Personal information
- Full name: Mark Bryant
- Born: 10 April 1981 (age 45) Cowra, New South Wales, Australia

Playing information
- Height: 185 cm (6 ft 1 in)
- Weight: 107 kg (16 st 12 lb)
- Position: Prop
Club
| Years | Team | Pld | T | G | FG | P |
| 2002–04 | Canberra Raiders | 7 | 0 | 0 | 0 | 0 |
| 2005–08 | Manly Sea Eagles | 93 | 3 | 0 | 0 | 12 |
| 2009–11 | Crusaders RL | 80 | 1 | 0 | 0 | 4 |
| 2012–13 | London Broncos | 59 | 3 | 1 | 0 | 14 |
|  | Total | 239 | 7 | 1 | 0 | 30 |
- Source:

= Mark Bryant (rugby league) =

Australian rugby league footballer

Mark Bryant (born 10 April 1981) is a former professional rugby league footballer who last played for the London Broncos in the Super League. He had previously played for Crusaders and Manly Sea Eagles in the National Rugby League.
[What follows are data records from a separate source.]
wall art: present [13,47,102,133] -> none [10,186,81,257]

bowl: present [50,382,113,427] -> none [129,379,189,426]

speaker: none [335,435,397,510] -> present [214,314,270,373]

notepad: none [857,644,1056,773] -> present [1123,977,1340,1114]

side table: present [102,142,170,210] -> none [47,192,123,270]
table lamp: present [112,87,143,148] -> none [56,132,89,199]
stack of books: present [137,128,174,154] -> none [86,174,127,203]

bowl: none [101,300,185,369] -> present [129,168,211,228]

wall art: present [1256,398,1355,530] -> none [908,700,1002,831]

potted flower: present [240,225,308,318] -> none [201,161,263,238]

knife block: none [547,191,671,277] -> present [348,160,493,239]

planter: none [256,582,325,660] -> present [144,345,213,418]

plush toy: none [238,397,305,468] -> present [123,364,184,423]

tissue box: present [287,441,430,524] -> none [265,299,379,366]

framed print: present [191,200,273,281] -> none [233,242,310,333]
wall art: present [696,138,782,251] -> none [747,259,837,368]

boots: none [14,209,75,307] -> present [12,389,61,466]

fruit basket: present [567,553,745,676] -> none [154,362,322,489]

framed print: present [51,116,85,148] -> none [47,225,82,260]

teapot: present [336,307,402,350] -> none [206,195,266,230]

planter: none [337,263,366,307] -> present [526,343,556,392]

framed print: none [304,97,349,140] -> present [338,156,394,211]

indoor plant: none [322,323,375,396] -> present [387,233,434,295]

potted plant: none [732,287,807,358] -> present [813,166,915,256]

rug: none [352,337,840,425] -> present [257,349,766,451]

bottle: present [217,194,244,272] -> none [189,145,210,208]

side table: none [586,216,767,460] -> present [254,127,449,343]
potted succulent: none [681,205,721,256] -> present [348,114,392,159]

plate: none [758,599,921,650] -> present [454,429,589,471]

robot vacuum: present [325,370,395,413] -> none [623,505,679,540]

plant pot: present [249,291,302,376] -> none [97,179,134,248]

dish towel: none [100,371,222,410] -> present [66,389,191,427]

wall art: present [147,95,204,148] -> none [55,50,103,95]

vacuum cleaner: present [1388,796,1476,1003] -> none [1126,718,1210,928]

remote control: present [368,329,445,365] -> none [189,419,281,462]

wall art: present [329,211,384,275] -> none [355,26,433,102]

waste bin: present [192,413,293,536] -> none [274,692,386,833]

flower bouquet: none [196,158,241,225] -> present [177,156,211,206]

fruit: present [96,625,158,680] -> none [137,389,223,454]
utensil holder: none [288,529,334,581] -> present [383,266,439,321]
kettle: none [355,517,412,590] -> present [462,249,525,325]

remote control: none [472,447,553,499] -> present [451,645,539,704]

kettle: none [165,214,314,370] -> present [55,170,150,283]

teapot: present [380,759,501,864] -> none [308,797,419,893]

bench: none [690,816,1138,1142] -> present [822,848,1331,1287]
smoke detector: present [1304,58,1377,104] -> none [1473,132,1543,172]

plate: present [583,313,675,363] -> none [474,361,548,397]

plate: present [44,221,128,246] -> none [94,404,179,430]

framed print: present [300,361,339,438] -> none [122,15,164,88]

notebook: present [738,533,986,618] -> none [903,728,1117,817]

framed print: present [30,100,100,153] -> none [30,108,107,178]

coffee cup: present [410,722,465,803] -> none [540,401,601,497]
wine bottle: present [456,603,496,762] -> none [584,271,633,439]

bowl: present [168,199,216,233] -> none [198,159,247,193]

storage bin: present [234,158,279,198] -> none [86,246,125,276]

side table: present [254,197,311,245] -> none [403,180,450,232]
He played as a .

==Early life==
While attending Cootamundra High School, Bryant played for the Australian Schoolboys team in 1998.

==Playing career==
Bryant started his NRL career with the Canberra Raiders in 2002. Playing only seven first grade games for the Canberra club, Bryant moved to the Manly-Warringah Sea Eagles in 2005. With Manly, he played in the 2007 NRL grand final defeat by the Melbourne Storm as well as the 2008 NRL Grand Final victory over the same opponents.

Bryant made the move to the Super League for the 2009 season to play for the Crusaders in their first Super League campaign. Following the demise of the Crusaders, Byrant joined London Broncos, starting in 2012.